'''
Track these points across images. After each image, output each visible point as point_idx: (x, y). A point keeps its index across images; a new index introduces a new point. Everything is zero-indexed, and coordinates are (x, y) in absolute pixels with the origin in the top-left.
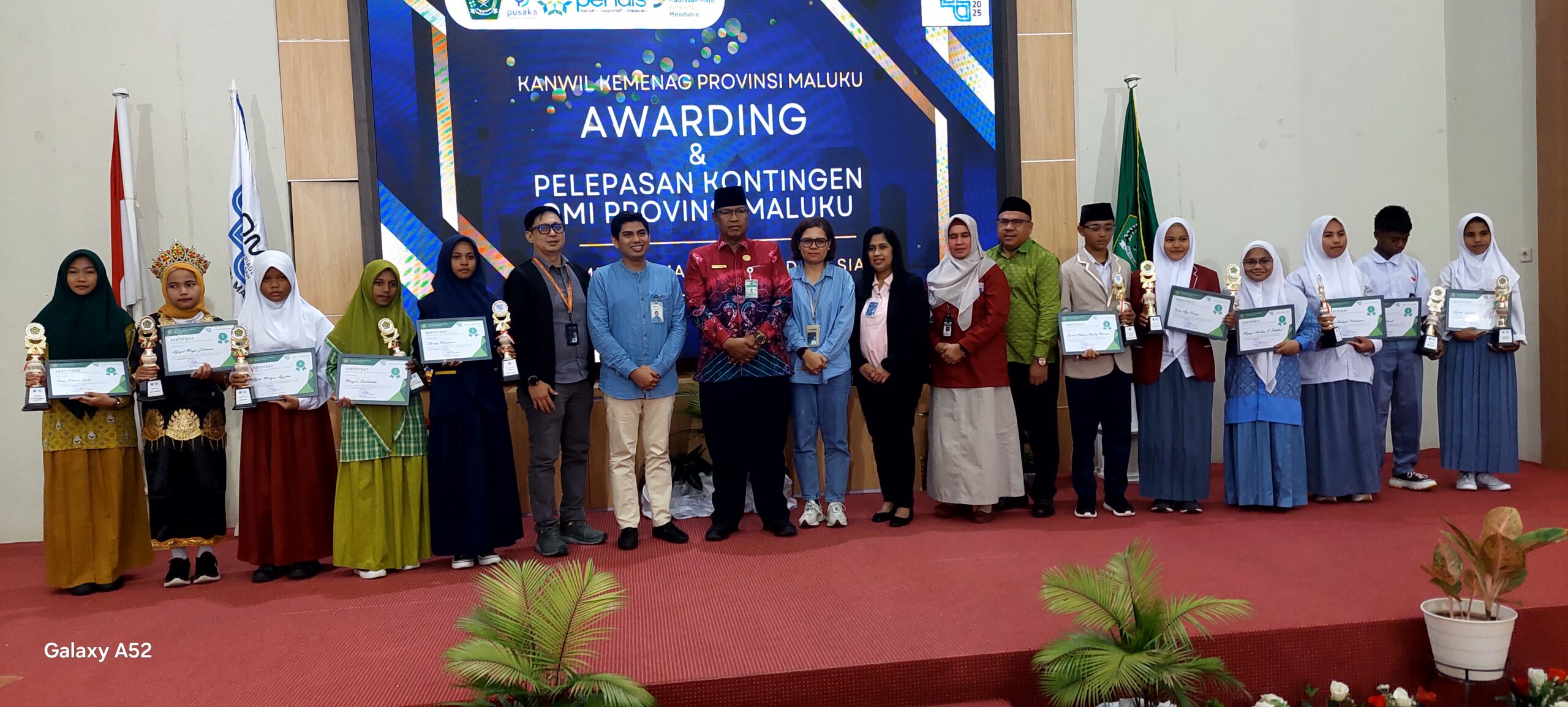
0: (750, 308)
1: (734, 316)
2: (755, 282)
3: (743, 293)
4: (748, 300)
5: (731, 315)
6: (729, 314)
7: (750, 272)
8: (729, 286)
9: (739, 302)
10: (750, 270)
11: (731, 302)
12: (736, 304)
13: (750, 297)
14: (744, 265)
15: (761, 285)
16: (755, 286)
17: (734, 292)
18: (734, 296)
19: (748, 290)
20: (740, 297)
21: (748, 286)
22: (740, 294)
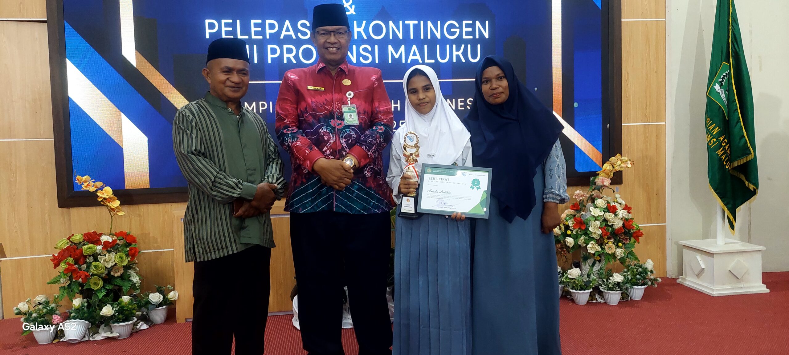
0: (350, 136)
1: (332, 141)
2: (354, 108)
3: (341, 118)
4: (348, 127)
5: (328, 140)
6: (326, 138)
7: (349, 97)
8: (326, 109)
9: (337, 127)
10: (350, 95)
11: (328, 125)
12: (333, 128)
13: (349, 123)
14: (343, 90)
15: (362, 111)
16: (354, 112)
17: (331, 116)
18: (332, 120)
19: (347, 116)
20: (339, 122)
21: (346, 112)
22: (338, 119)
'''
TASK REQUIREMENTS
Output nothing except an exact copy of the records above, with the images left out.

WRITTEN REPLY
Track these points across images. After each image, output each visible point as point_idx: (x, y). A point keeps its index across images; a new index introduces a new point. Everything is zero-indexed, and coordinates are (x, y) in absolute pixels with the origin in the top-left.
0: (750, 308)
1: (734, 316)
2: (755, 282)
3: (743, 293)
4: (748, 300)
5: (731, 315)
6: (729, 314)
7: (750, 272)
8: (729, 286)
9: (739, 302)
10: (750, 270)
11: (731, 302)
12: (736, 304)
13: (750, 297)
14: (744, 265)
15: (761, 285)
16: (755, 286)
17: (734, 292)
18: (734, 296)
19: (748, 290)
20: (740, 297)
21: (748, 286)
22: (740, 294)
0: (350, 136)
1: (332, 141)
2: (354, 108)
3: (341, 118)
4: (348, 127)
5: (328, 140)
6: (326, 138)
7: (349, 97)
8: (326, 109)
9: (337, 127)
10: (350, 95)
11: (328, 125)
12: (333, 128)
13: (349, 123)
14: (343, 90)
15: (362, 111)
16: (354, 112)
17: (331, 116)
18: (332, 120)
19: (347, 116)
20: (339, 122)
21: (346, 112)
22: (338, 119)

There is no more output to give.